Hola, me llamo Alfonso, pero tú llámame Fonsito… eso me pone…
Caminas erguida, con aires de nobleza y rebosas de elegancia, permitiendo al viento bailar con tu cabellera y descubrir tu cuello y tu inocencia.
Transpiras muy sutilmente y tu piel brilla y llamas a los ojos de cada pasajero del bus que te dispones a tomar. Los míos intentan pretender que no forman parte de la multitud conmovida, pero recuerdan que momentos como éste hay que vivirlos a fondo, y se clavan sobre ti, y tú los sientes como flechas que te queman y que irán a desvestirte si te descuidas, y que morderán la totalidad de tu cuerpo si no opones resistencia alguna.
Con dulzura me devuelves la mirada. Sin pensarlo, la escondes. Pensándolo, vuelves sigilosamente a dirigirla a donde mí, y yo sonrío esperando que hagas lo mismo, queriendo que pruebes sentir lo que siento; sonríes y ahí comienza todo.
De niño siempre me indignó la mítica frase que nunca falta en toda conversación estrictamente femenina o feminista. Todos los hombres son iguales. Al principio, esto me llenaba de confusión pues no lograba comprender si dicha afirmación hacía referencia a algo en concreto como los deportes, la cerveza o las apuestas. Con el tiempo fui dándome cuenta del resentimiento transmitido generación tras generación, por radiación o por ósmosis, de mujer a niña a mujer, que les crea un bloqueo mental que a su vez les impide vivir con nosotros, y vivir sin nosotros. Menuda disyuntiva; masoquismo fundamentado en el auto proteccionismo, o viceversa, dependiendo de la franja horaria en la que se viva.

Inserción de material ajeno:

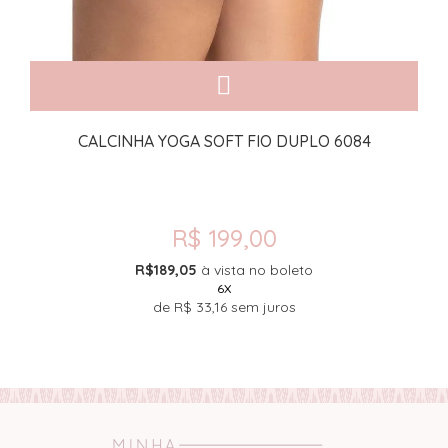
CALCINHA YOGA SOFT FIO DUPLO 6084
R$ 199,00
R$189,05
à vista no boleto
6X
de
R$ 33,16
sem juros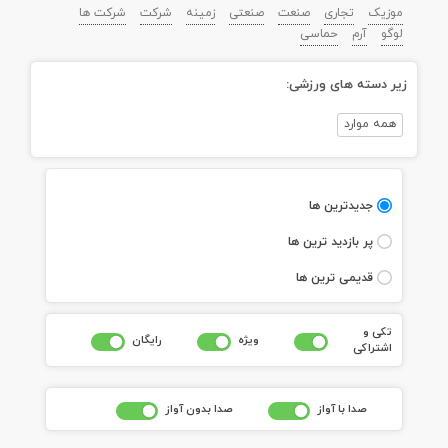
موزیک
تجاری
صنعت
صنعتی
زمینه
شرکت
شرکت ها
لوگو
آرم
حماسی
زیر دسته های ورزشی:
همه موارد
جديدترين ها
پر بازديد ترين ها
قديمی ترين ها
تکی و
ويژه
رايگان
اشتراکی
صدا با آواز
صدا بدون آواز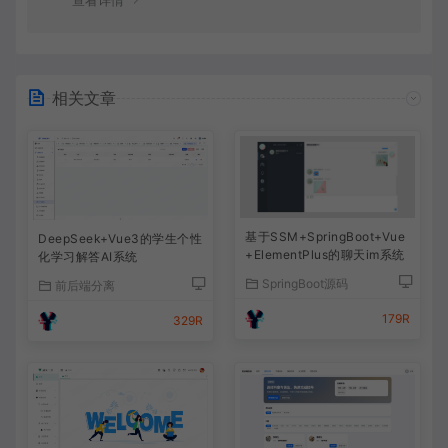
相关文章
基于SSM+SpringBoot+Vue
DeepSeek+Vue3的学生个性
+ElementPlus的聊天im系统
化学习解答AI系统
SpringBoot源码
前后端分离
179R
329R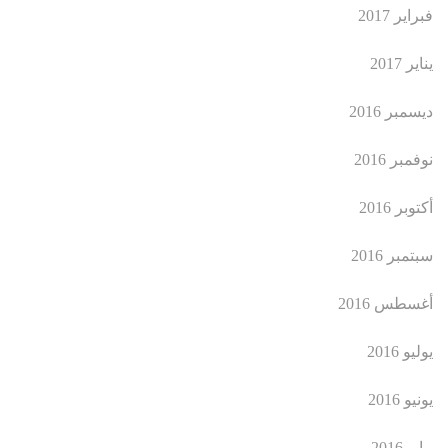
فبراير 2017
يناير 2017
ديسمبر 2016
نوفمبر 2016
أكتوبر 2016
سبتمبر 2016
أغسطس 2016
يوليو 2016
يونيو 2016
مايو 2016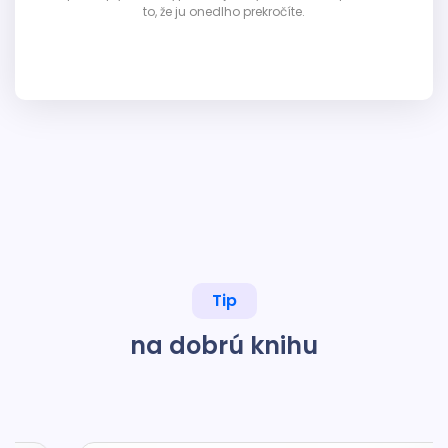
to, že ju onedlho prekročíte.
Tip
na dobrú knihu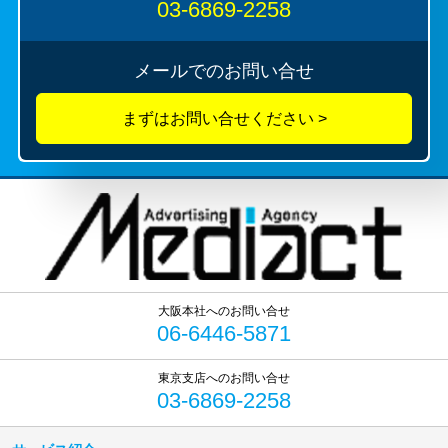
03-6869-2258
メールでのお問い合せ
06-6446-5871
03-6869-2258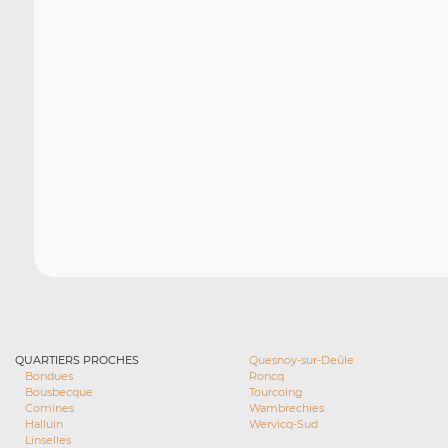
QUARTIERS PROCHES
Quesnoy-sur-Deûle
Bondues
Roncq
Bousbecque
Tourcoing
Comines
Wambrechies
Halluin
Wervicq-Sud
Linselles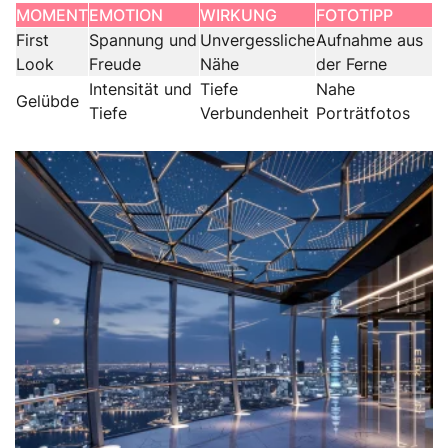
MOMENT
EMOTION
WIRKUNG
FOTOTIPP
First
Spannung und
Unvergessliche
Aufnahme aus
Look
Freude
Nähe
der Ferne
Intensität und
Tiefe
Nahe
Gelübde
Tiefe
Verbundenheit
Porträtfotos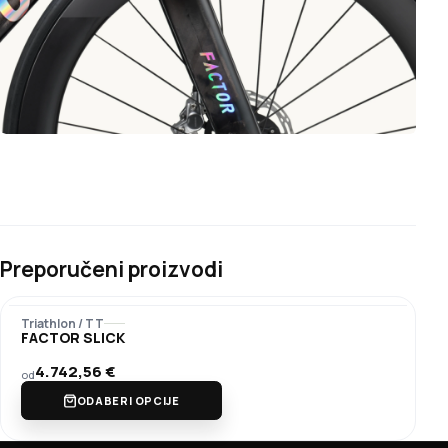
Preporučeni proizvodi
Triathlon / TT
FACTOR SLICK
4.742,56
€
od
ODABERI OPCIJE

Ella huele a rosas o a canela; no me importa, pero es casi hipnotizante. Lleno, ansioso, mis pulmones con su esencia, y enfatiza su presencia en cada respiro, en cada suspiro. Me mira y me aniquila, me mira y me esclaviza, me mira y corre en mí una sangre nueva, joven, llena del deseo de tenerla.
Es curiosa su virtud de convertirme en piedra, como hace que mis manos se entumezcan, y me convence por telepatía, de transformar sus pensamientos en órdenes.
Se acerca a donde estoy sentado dejando enfriar el café. Me pregunta la hora y yo le contesto que si a las 18:30 no ha aceptado tomarse un helado conmigo, le digo la hora y me tomo ambos helados yo solo. “El de turrón es delicioso.” Ella asiente, yo sonrío, y así comienza todo, luego de decirle la hora. Son casualmente las 18:30.
Indudablemente es cierto. Todos los hombres somos iguales. Tan “iguales” que a veces no logro reconocerme entre la muchedumbre. Un ganado sin la habilidad de fijar su vista ni su mente en asuntos tan productivos como buscar solución al hambre en el tercer mundo, en proponer ideas vanguardistas en contra de la manufactura de armamento bélico, o en literatura clásica, por citar uno que otro ejemplo. Todo nuestro tiempo libre y parte del que no lo es, lo dedicamos a imaginar que nuestras manos acarician con aceite curvas pronunciadas, deslizándose por pieles cálidas y hambrientas, aromatizadas de endorfinas propias, receptivas a las ajenas… Tocar, oler, sentir, morder, sudar, rozar, lamer y saborear, luego partir y evitar recordar lo sucedido. Amor intermitente, amor a corto plazo, te quiero en este instante, pero mañana me costará llamarte.
Se tocan, se sonríen entre ellas. El alcohol, las drogas y la noche les auguran, sin dudas, una velada interesante. Ríen y embriagan a sus poros al moverse sensualmente, queriendo hacerse ver. Se hacen ver. Doy noticia a mi colega de sus risas y perfumes, y sorbemos impacientes las bebidas para dar la última motivación a nuestros cuerpos y provocar que, de nuevo, todo comience.